Przeczytałam w życiu już wiele różnotematycznych książek, jednakże ta o której chcę Wam kilka słów powiedzieć, to nie tylko książka, ale i nagrany na kasety magnetofonowe wywiad Kaia Hermanna oraz Horsta Riecka przeprowadzony z nastoletnią ćpunką i prostytutką Christiane F.
Jednym z poważniejszych problemów, wciąż niestety aktualnych, jest problem narkomanii. Książka, do której przeczytania chcę zachęcić nie jest ani pamiętnikiem, ani powieścią. To niezwykły dokument, dla uwiarygodnienia treści którego, wpleciono także słowa matki bohaterki oraz specjalistów.
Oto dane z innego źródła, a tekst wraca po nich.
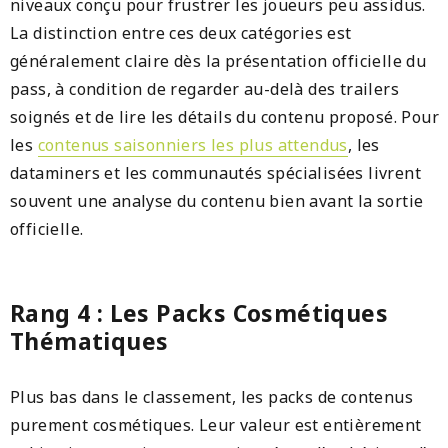
niveaux conçu pour frustrer les joueurs peu assidus.
La distinction entre ces deux catégories est
généralement claire dès la présentation officielle du
pass, à condition de regarder au-delà des trailers
soignés et de lire les détails du contenu proposé. Pour
les
contenus saisonniers les plus attendus
, les
dataminers et les communautés spécialisées livrent
souvent une analyse du contenu bien avant la sortie
officielle.
Rang 4 : Les Packs Cosmétiques
Thématiques
Plus bas dans le classement, les packs de contenus
purement cosmétiques. Leur valeur est entièrement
Główną postacią jest z początku dwunastoletnia córka F., Christiane. Rodzice dziewczyny nigdy nie byli zgodnym małżeństwem. Dziewczyna miała sporo swobody, toteż szybko zaczęła uciekać w świat szkolnych koleżanek wraz z którymi zaczęła regularnie pojawiać się w Haus der Mitte, gdzie po raz pierwszy spotkała się z haszyszem.
W domu wciąż ze sobą mieszkający (choć rozwiedzeni) rodzice wciąż się kłócili, ojciec pił i awanturował się, dlatego wspomniany, ewangelicki ośrodek, stał się dla Christiane pewną ostoją, azylem. Nawiązywane przyjaźnie pomagały jej funkcjonować w młodzieżowym społeczeństwie. Wraz z nimi niebawem trafiła do rzekomo najlepszej dyskoteki w Europie, do Soundu, gdzie właściwie nie brało się haszyszu czy LSD. tutaj na topie była heroina. Bohaterka początkowo nie chciała brać. Wciąż miała w głowie zasady wyznawane z Haus…, mianowicie, iż nigdy nie będą narkomanami, którzy biorą coś więcej niż hasz. Ludzie biorący jedynie hasz, to nie narkomanie. Słowa te jednak dość szybko przestały mieć znaczenie. Presja grupy, nowa miłość, nowe towarzystwo.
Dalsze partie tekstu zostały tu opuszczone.